# Source data:
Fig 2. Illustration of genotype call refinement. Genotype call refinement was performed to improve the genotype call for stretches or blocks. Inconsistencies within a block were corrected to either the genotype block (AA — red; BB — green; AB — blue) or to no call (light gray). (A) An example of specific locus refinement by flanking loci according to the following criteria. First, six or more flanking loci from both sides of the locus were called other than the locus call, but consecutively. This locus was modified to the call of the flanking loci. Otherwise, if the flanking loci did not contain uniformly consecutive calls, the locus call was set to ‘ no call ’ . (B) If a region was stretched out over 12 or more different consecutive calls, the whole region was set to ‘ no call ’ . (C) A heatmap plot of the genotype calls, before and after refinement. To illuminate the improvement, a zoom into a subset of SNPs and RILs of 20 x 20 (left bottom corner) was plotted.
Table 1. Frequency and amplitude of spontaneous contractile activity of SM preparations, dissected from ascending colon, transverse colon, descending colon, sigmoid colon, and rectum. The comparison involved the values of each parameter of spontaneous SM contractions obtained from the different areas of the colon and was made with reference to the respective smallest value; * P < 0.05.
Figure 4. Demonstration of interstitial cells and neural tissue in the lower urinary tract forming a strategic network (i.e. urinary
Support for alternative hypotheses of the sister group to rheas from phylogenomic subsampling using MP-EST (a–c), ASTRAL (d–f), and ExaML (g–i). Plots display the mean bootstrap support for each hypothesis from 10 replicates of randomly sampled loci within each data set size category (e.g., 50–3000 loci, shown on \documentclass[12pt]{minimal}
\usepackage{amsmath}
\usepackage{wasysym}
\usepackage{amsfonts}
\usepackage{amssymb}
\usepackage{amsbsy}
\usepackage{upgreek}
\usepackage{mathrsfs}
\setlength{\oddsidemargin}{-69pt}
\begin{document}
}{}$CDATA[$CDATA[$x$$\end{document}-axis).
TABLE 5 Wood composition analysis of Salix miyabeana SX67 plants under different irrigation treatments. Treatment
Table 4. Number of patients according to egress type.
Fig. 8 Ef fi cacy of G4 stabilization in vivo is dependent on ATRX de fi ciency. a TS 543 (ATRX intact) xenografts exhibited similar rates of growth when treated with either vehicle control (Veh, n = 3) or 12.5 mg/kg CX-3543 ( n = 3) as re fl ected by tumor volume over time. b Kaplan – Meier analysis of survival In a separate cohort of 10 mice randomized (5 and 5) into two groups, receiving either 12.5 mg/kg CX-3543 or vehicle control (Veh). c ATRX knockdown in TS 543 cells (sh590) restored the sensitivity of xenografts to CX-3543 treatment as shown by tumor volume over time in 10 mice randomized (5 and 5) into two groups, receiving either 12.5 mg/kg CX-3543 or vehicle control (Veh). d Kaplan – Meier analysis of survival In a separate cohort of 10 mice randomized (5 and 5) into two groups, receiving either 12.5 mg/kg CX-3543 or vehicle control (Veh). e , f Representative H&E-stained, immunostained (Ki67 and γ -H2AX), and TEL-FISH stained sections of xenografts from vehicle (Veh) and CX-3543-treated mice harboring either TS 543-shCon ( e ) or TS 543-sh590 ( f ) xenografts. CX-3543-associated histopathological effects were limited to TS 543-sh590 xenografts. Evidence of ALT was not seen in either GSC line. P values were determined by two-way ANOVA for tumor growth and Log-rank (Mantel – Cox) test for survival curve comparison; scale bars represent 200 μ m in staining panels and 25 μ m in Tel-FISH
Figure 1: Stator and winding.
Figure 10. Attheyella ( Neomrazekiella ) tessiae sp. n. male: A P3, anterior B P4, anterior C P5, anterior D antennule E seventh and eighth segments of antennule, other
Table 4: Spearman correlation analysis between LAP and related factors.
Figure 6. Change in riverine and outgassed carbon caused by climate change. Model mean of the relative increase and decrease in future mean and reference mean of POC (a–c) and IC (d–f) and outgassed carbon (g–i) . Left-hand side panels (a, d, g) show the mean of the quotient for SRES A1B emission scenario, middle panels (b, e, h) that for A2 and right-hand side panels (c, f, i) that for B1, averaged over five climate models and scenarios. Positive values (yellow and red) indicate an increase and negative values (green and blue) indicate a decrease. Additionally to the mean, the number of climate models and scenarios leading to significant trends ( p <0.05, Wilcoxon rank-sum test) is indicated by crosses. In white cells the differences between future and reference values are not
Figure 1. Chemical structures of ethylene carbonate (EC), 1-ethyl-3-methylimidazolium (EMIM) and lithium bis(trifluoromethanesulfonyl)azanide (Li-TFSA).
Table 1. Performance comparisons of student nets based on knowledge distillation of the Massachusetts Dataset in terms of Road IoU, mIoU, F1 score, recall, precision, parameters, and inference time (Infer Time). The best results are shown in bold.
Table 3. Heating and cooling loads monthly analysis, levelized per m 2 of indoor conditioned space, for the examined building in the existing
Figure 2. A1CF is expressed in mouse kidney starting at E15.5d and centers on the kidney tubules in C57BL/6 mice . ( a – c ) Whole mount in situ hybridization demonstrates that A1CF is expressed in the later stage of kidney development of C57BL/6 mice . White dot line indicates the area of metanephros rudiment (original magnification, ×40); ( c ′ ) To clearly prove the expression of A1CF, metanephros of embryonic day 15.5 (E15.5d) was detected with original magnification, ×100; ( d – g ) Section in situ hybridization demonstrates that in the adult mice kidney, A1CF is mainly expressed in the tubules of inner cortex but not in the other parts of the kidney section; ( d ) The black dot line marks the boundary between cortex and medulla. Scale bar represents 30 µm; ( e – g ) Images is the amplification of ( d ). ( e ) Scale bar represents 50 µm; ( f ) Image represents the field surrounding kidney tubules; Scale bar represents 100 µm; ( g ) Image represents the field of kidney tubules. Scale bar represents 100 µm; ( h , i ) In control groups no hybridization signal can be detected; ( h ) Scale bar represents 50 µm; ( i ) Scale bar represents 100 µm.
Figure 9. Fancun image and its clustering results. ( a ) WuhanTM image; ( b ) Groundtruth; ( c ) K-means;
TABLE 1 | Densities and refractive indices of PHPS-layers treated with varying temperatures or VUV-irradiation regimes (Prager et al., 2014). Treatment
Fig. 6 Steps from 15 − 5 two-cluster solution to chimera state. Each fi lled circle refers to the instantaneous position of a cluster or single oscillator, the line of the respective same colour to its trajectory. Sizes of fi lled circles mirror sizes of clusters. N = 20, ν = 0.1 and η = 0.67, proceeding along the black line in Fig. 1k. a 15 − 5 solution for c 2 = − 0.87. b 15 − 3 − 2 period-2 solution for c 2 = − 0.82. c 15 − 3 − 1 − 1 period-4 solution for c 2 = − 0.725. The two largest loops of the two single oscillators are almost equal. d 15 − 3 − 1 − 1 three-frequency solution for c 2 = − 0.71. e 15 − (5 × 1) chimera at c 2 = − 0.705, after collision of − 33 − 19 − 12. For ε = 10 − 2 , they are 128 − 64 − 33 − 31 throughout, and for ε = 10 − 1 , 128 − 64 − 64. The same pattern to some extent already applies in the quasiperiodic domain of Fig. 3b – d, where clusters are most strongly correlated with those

# PROBLEM TO WORK ON:
Each line from the top of the entries above through the line containing "Table 1. Frequency" must be transcribed exactly, and no other line may appear.

# TASK RESULT:
Fig 2. Illustration of genotype call refinement. Genotype call refinement was performed to improve the genotype call for stretches or blocks. Inconsistencies within a block were corrected to either the genotype block (AA — red; BB — green; AB — blue) or to no call (light gray). (A) An example of specific locus refinement by flanking loci according to the following criteria. First, six or more flanking loci from both sides of the locus were called other than the locus call, but consecutively. This locus was modified to the call of the flanking loci. Otherwise, if the flanking loci did not contain uniformly consecutive calls, the locus call was set to ‘ no call ’ . (B) If a region was stretched out over 12 or more different consecutive calls, the whole region was set to ‘ no call ’ . (C) A heatmap plot of the genotype calls, before and after refinement. To illuminate the improvement, a zoom into a subset of SNPs and RILs of 20 x 20 (left bottom corner) was plotted.
Table 1. Frequency and amplitude of spontaneous contractile activity of SM preparations, dissected from ascending colon, transverse colon, descending colon, sigmoid colon, and rectum. The comparison involved the values of each parameter of spontaneous SM contractions obtained from the different areas of the colon and was made with reference to the respective smallest value; * P < 0.05.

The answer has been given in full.